### Source passage
※

Thread: Improving Full text performance

Improving Full text performance

From
xaviergxf
Date:
Hi,


   I´m using php and full text on postgresql 8.3 for indexing html
descriptions. I have no acess to postgresql server, since i use a
shared hosting service.
    To improve search and performance, i want to do the follow:

Strip all html tags then use my php script to remove more stop words
(because i can´t edit stop words file on the server).

My question: What i´m thinking to do, has any collateral effects? Any
suggestions?

Thanks!

Re: Improving Full text performance

From
Ries van Twisk
Date:
In these situations I would suggest to use a real (not that PG's FT is
not real...) search engine
like MNOGoSearch, lucene or others...

※

### Records shown
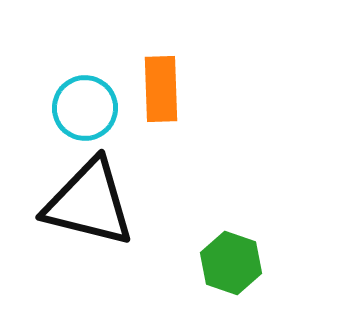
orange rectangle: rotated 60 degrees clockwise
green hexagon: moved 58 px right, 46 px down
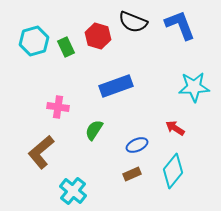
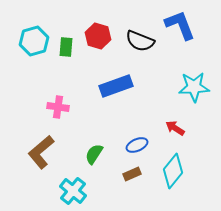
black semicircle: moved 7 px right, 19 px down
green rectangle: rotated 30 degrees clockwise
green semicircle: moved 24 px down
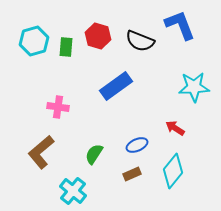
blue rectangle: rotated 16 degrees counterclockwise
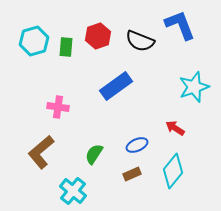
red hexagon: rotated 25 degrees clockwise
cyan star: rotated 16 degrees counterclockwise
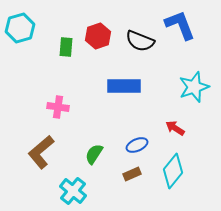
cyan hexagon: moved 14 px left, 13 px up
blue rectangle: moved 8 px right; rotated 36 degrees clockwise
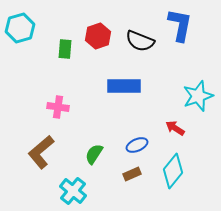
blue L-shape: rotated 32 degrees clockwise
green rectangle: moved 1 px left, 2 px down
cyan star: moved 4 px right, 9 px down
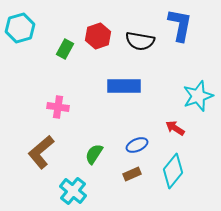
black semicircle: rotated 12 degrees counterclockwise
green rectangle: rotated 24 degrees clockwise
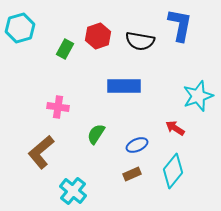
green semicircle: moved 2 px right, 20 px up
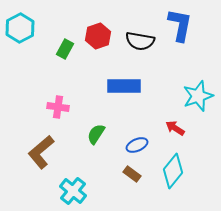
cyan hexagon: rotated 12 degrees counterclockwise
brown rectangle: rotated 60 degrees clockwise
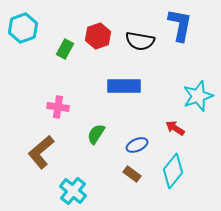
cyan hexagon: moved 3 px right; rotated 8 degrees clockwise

※

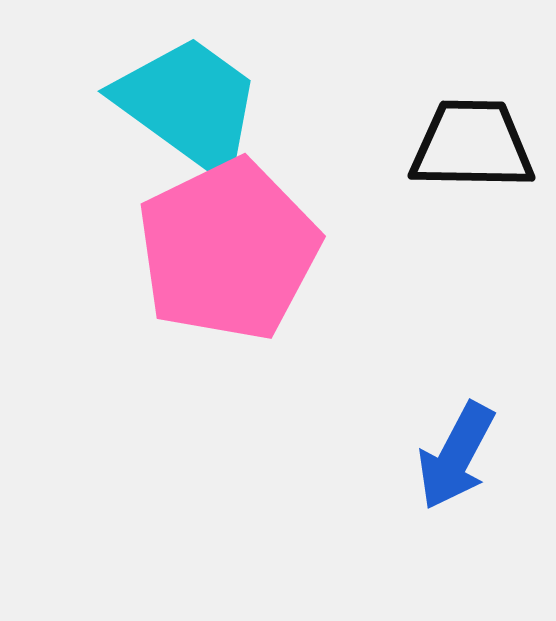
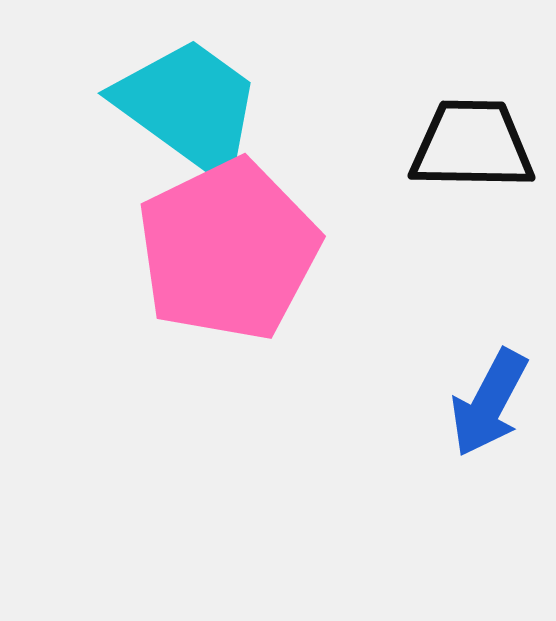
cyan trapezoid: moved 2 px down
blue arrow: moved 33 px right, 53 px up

※

### Your objective
Extend the thread about improving PostgreSQL full text performance, picking up right after its final sentence.

### Reply to the task
Ries

On Aug 21, 2009, at 9:56 PM, xaviergxf wrote:

> Hi,
>
>
>   I´m using php and full text on postgresql 8.3 for indexing html
> descriptions. I have no acess to postgresql server, since i use a
> shared hosting service.
>    To improve search and performance, i want to do the follow:
>
> Strip all html tags then use my php script to remove more stop words
> (because i can´t edit stop words file on the server).
>
> My question: What i´m thinking to do, has any collateral effects? Any
> suggestions?
>
> Thanks!
>
> --
> Sent via pgsql-general mailing list (pgsql-general@postgresql.org)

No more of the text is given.